The audience now sees Nora as a risk taker who knows how to endure struggles, as well as an independent woman. Before the end of act one, the audience can see Nora’s sly and manipulative character. At a later stage, Mrs. Linde inquires whether Nora will inform Torvald about the loan, and she replies “Yes—someday perhaps, after many years, when I am no longer as nice-looking as I am now. Don’t laugh at me! I mean, of course, when Torvald is no longer as devoted to me as he is now; when my dancing and dressing-up and reciting have palled on him; then it may be a good thing to have something in reserve” (432). Nora makes all these sacrifices believing that her husband would reciprocate the same, but that is not the case because Torvald’s devotion belongs somewhere else. The statement Nora makes shows that she is conscious that Torvald views her just like a simple toy, a trophy, and a doll that serves no other devotions than his enjoyment. Nora fully understands that her husband does not think of her as his wife.

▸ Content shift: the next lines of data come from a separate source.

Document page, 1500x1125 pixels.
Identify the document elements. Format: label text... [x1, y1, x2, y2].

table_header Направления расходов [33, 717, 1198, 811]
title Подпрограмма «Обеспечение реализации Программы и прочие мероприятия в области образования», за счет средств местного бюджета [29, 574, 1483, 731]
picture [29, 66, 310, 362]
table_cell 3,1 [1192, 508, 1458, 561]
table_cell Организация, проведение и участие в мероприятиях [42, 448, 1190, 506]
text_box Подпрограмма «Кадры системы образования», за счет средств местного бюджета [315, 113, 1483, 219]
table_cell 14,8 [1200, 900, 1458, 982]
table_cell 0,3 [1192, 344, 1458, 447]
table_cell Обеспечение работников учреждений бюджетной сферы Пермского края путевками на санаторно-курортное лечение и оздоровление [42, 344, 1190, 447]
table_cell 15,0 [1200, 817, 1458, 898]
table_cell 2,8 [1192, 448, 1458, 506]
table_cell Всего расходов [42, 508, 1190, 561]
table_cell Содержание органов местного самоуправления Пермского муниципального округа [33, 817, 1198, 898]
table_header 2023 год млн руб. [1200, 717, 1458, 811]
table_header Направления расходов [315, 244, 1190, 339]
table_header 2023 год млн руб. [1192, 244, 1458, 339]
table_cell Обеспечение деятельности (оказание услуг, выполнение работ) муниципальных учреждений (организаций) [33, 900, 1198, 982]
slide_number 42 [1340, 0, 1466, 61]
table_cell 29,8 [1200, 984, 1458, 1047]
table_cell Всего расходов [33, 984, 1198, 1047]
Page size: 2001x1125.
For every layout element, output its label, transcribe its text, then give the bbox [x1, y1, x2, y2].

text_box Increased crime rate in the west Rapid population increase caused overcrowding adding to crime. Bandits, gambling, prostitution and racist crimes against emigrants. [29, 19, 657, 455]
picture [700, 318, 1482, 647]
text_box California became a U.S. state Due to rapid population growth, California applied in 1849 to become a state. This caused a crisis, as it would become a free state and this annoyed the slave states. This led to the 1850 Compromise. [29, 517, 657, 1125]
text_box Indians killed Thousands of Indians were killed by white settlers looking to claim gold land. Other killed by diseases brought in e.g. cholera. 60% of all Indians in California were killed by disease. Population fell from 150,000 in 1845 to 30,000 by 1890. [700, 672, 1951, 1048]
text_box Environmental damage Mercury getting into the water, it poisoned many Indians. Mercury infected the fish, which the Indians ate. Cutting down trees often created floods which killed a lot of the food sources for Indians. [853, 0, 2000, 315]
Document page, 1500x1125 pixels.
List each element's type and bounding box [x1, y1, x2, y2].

Furthermore, Nora portrays a playful character and her children, instead of taking her as their mother, they see her as much of a playfellow. During her dialogue with her kids, Nora tells them, ‘Come, let us have a game! What shall we play? Hide and seek? Yes, we’ll play hide and seek. Bob shall hide first. Must I hide? Very well, I’ll hide first’ (Ibsen, 437). In such an act, Nora’s children do not see her as a mother, but rather a shared toy.
Nora realizes the significant consequences once the reality is lastly exposed. Torvald uses this opportunity to release his hatred against Nora, in addition to her criminal act of forgery. She comprehends the fact about Torvald being a completely different individual than she the one she had faith in. Torvalds’s intentions are not to bear the responsibility for Nora’s crime. When Nora learns about this, she acknowledges the fact that her marriage was just an illusion. She learns that Torvald only took her as his ‘child-wife’ and his ‘doll” (Ibsen, 432). The play ends with hopeful words from Nora after Torvald decides to end their marriage. The tells Torvald that maybe there is a chance for them to rekindle back the spontaneous fire that their love ignited.
- Ibsen, Henrik. A Doll’s House. Dover Thrift Edition. New York, NY: Dover Publications, 1992.